Talk:Elliptic Curve Digital Signature Algorithm
Correctness of algorithm
This article is not correct. Operations are made with no modulos. int() -> a function to convert a point to an integer (by example returning coordinate x) G generator point a secret key (integer) P pubic key point (P=aG) h hash of message (integer) k random number
Sign: r=int(kG)+h s=k-ar
Verify: h==r-int(sG+rP)
what the heck is "the" 160 bit prime field? there are many primes p between 2^159 and 2^160-1, so Z/pZ is ambiguous
- Nope, the algorithm is described correctly. In particular the modular reductions (mod n) are neccessary for the security of the algorithm. If r and s are not reduced modulo n then the secret key leaks from the signatures.
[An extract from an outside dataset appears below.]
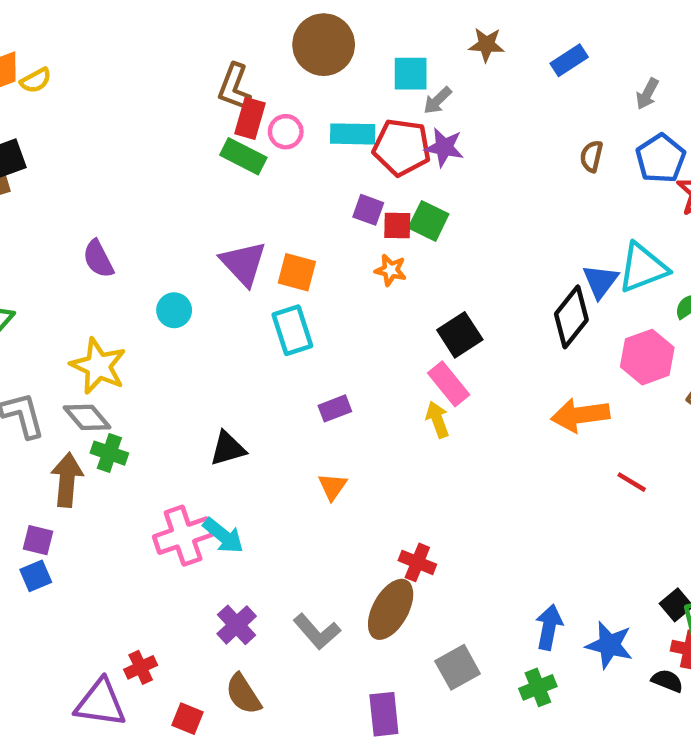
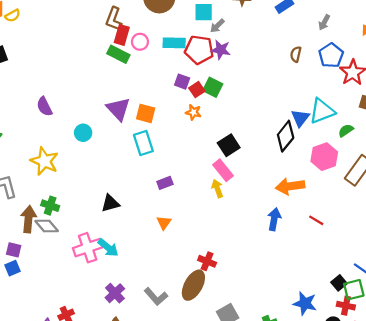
red square: (397, 225) -> (197, 90), turned -35
gray diamond: (87, 417) -> (47, 226), moved
blue arrow: (549, 627) -> (274, 219), moved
What you describe is a variant of ECDSA that does indeed not need modular reductions and hencecan be used with elliptic curves with unknown order. This variant has several disadvantages however. E.g., the random number k has to be chosen significantly larger than ar, so that r and s=k-ar do not leak useful information about the secret key. Hence signing and verifying signatures are less efficient. Moreover, the signatures are longer in this variant. 85.2.26.40 14:52, 6 July 2007 (UTC)
I am new to ECC. It seems to me that the given signature scheme (the one with (mod n)) still is a little bit dangerous: If you sign two different messages (with hashes e_1 and e_2), with the same "random" number k, then an attacker will be able to reconstruct "d_A" (the secret key) without problems:
s_1 = kInv*(e_1 + r*d_A) mod n
s_2 = kInv*(e_2 + r*d_A) mod n
with k*kInv = 1 mod n
Now an attacker only needs to reconstruct k (or kInv) which he can do by:
s_1 - s_2 = kInv*(e_1 - e_2) mod n
From this it is easy to calculate kInv. With kInv you get k. With k you get d_A. This basically means you must never sign two different messages with the same random numbers of "k". Correct ? (Of course since "n" should be > 100 bits, the probability of getting two similar k's is not that high, but still I do not like it...) 84.154.9.170 (talk) 03:23, 17 November 2007 (UTC)